---- EXCERPTED DATA

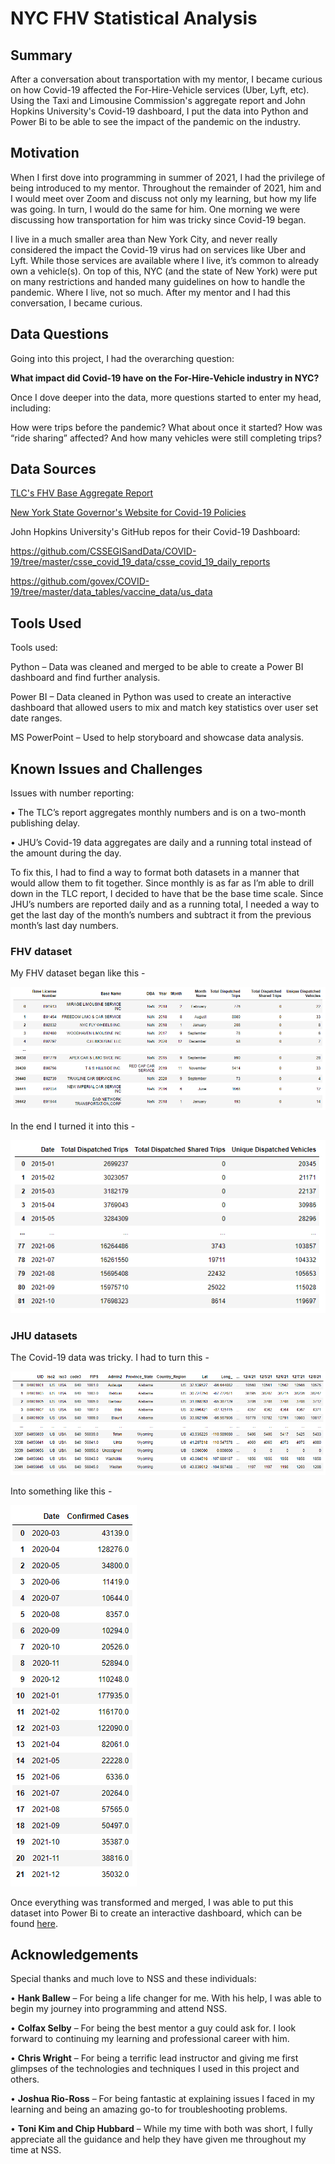 # NYC FHV Statistical Analysis

## Summary
After a conversation about transportation with my mentor, I became curious on how Covid-19 affected the For-Hire-Vehicle services (Uber, Lyft, etc). Using the Taxi and Limousine Commission's aggregate report and John Hopkins University's Covid-19 dashboard, I put the data into Python and Power Bi to be able to see the impact of the pandemic on the industry.

## Motivation
When I first dove into programming in summer of 2021, I had the privilege of being introduced to my mentor. Throughout the remainder of 2021, him and I would meet over Zoom and discuss not only my learning, but how my life was going. In turn, I would do the same for him. One morning we were discussing how transportation for him was tricky since Covid-19 began.

I live in a much smaller area than New York City, and never really considered the impact the Covid-19 virus had on services like Uber and Lyft. While those services are available where I live, it’s common to already own a vehicle(s). On top of this, NYC (and the state of New York) were put on many restrictions and handed many guidelines on how to handle the pandemic. Where I live, not so much.
After my mentor and I had this conversation, I became curious.

## Data Questions
Going into this project, I had the overarching question:

**What impact did Covid-19 have on the For-Hire-Vehicle industry in NYC?**

Once I dove deeper into the data, more questions started to enter my head, including:

How were trips before the pandemic? What about once it started? How was “ride sharing” affected? And how many vehicles were still completing trips?

## Data Sources
[TLC's FHV Base Aggregate Report](https://data.cityofnewyork.us/Transportation/FHV-Base-Aggregate-Report/2v9c-2k7f)

[New York State Governor's Website for Covid-19 Policies](https://www.governor.ny.gov/keywords/coronavirus)

John Hopkins University's GitHub repos for their Covid-19 Dashboard:

https://github.com/CSSEGISandData/COVID-19/tree/master/csse_covid_19_data/csse_covid_19_daily_reports

https://github.com/govex/COVID-19/tree/master/data_tables/vaccine_data/us_data

## Tools Used

Tools used:

Python – Data was cleaned and merged to be able to create a Power BI dashboard and find further analysis.

Power BI – Data cleaned in Python was used to create an interactive dashboard that allowed users to mix and match key statistics over user set date ranges.

MS PowerPoint – Used to help storyboard and showcase data analysis.

## Known Issues and Challenges

Issues with number reporting:

•	The TLC’s report aggregates monthly numbers and is on a two-month publishing delay.

•	JHU’s Covid-19 data aggregates are daily and a running total instead of the amount during the day.

To fix this, I had to find a way to format both datasets in a manner that would allow them to fit together. Since monthly is as far as I’m able to drill down in the TLC report, I decided to have that be the base time scale. Since JHU’s numbers are reported daily and as a running total, I needed a way to get the last day of the month’s numbers and subtract it from the previous month’s last day numbers.

### FHV dataset
My FHV dataset began like this -

![Image](./Images/fhvbefore.png)

In the end I turned it into this -

![Image](./Images/fhvafter.png)

### JHU datasets
The Covid-19 data was tricky. I had to turn this -

![Image](./Images/casesbefore.png)

Into something like this -

![Image](./Images/casesafter.png)

Once everything was transformed and merged, I was able to put this dataset into Power Bi to create an interactive dashboard, which can be found [here](https://app.powerbi.com/view?r=eyJrIjoiYmY0MzkzMzktOGM2Ni00NTY3LWI3Y2MtY2E0OTJlMzNhZTA2IiwidCI6IjEwMWRhNTg3LTE4NDMtNGY1Mi04YjhhLTE3YjA2OWM2NmQzMyIsImMiOjJ9).

## Acknowledgements
Special thanks and much love to NSS and these individuals:

•	**Hank Ballew** – For being a life changer for me. With his help, I was able to begin my journey into programming and attend NSS.

•	**Colfax Selby** – For being the best mentor a guy could ask for. I look forward to continuing my learning and professional career with him.

•	**Chris Wright** – For being a terrific lead instructor and giving me first glimpses of the technologies and techniques I used in this project and others.

•	**Joshua Rio-Ross** – For being fantastic at explaining issues I faced in my learning and being an amazing go-to for troubleshooting problems.

•	**Toni Kim and Chip Hubbard** – While my time with both was short, I fully appreciate all the guidance and help they have given me throughout my time at NSS.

--------

PROBLEM TO WORK ON>
Where the material contains pictures, leave them out and copy the rest verbatim.

PROBLEM SOLUTION>
 # NYC FHV Statistical Analysis

## Summary
After a conversation about transportation with my mentor, I became curious on how Covid-19 affected the For-Hire-Vehicle services (Uber, Lyft, etc). Using the Taxi and Limousine Commission's aggregate report and John Hopkins University's Covid-19 dashboard, I put the data into Python and Power Bi to be able to see the impact of the pandemic on the industry.

## Motivation
When I first dove into programming in summer of 2021, I had the privilege of being introduced to my mentor. Throughout the remainder of 2021, him and I would meet over Zoom and discuss not only my learning, but how my life was going. In turn, I would do the same for him. One morning we were discussing how transportation for him was tricky since Covid-19 began.

I live in a much smaller area than New York City, and never really considered the impact the Covid-19 virus had on services like Uber and Lyft. While those services are available where I live, it’s common to already own a vehicle(s). On top of this, NYC (and the state of New York) were put on many restrictions and handed many guidelines on how to handle the pandemic. Where I live, not so much.
After my mentor and I had this conversation, I became curious.

## Data Questions
Going into this project, I had the overarching question:

**What impact did Covid-19 have on the For-Hire-Vehicle industry in NYC?**

Once I dove deeper into the data, more questions started to enter my head, including:

How were trips before the pandemic? What about once it started? How was “ride sharing” affected? And how many vehicles were still completing trips?

## Data Sources
[TLC's FHV Base Aggregate Report](https://data.cityofnewyork.us/Transportation/FHV-Base-Aggregate-Report/2v9c-2k7f)

[New York State Governor's Website for Covid-19 Policies](https://www.governor.ny.gov/keywords/coronavirus)

John Hopkins University's GitHub repos for their Covid-19 Dashboard:

https://github.com/CSSEGISandData/COVID-19/tree/master/csse_covid_19_data/csse_covid_19_daily_reports

https://github.com/govex/COVID-19/tree/master/data_tables/vaccine_data/us_data

## Tools Used

Tools used:

Python – Data was cleaned and merged to be able to create a Power BI dashboard and find further analysis.

Power BI – Data cleaned in Python was used to create an interactive dashboard that allowed users to mix and match key statistics over user set date ranges.

MS PowerPoint – Used to help storyboard and showcase data analysis.

## Known Issues and Challenges

Issues with number reporting:

•	The TLC’s report aggregates monthly numbers and is on a two-month publishing delay.

•	JHU’s Covid-19 data aggregates are daily and a running total instead of the amount during the day.

To fix this, I had to find a way to format both datasets in a manner that would allow them to fit together. Since monthly is as far as I’m able to drill down in the TLC report, I decided to have that be the base time scale. Since JHU’s numbers are reported daily and as a running total, I needed a way to get the last day of the month’s numbers and subtract it from the previous month’s last day numbers.

### FHV dataset
My FHV dataset began like this -

![Image](./Images/fhvbefore.png)

In the end I turned it into this -

![Image](./Images/fhvafter.png)

### JHU datasets
The Covid-19 data was tricky. I had to turn this -

![Image](./Images/casesbefore.png)

Into something like this -

![Image](./Images/casesafter.png)

Once everything was transformed and merged, I was able to put this dataset into Power Bi to create an interactive dashboard, which can be found [here](https://app.powerbi.com/view?r=eyJrIjoiYmY0MzkzMzktOGM2Ni00NTY3LWI3Y2MtY2E0OTJlMzNhZTA2IiwidCI6IjEwMWRhNTg3LTE4NDMtNGY1Mi04YjhhLTE3YjA2OWM2NmQzMyIsImMiOjJ9).

## Acknowledgements
Special thanks and much love to NSS and these individuals:

•	**Hank Ballew** – For being a life changer for me. With his help, I was able to begin my journey into programming and attend NSS.

•	**Colfax Selby** – For being the best mentor a guy could ask for. I look forward to continuing my learning and professional career with him.

•	**Chris Wright** – For being a terrific lead instructor and giving me first glimpses of the technologies and techniques I used in this project and others.

•	**Joshua Rio-Ross** – For being fantastic at explaining issues I faced in my learning and being an amazing go-to for troubleshooting problems.

•	**Toni Kim and Chip Hubbard** – While my time with both was short, I fully appreciate all the guidance and help they have given me throughout my time at NSS.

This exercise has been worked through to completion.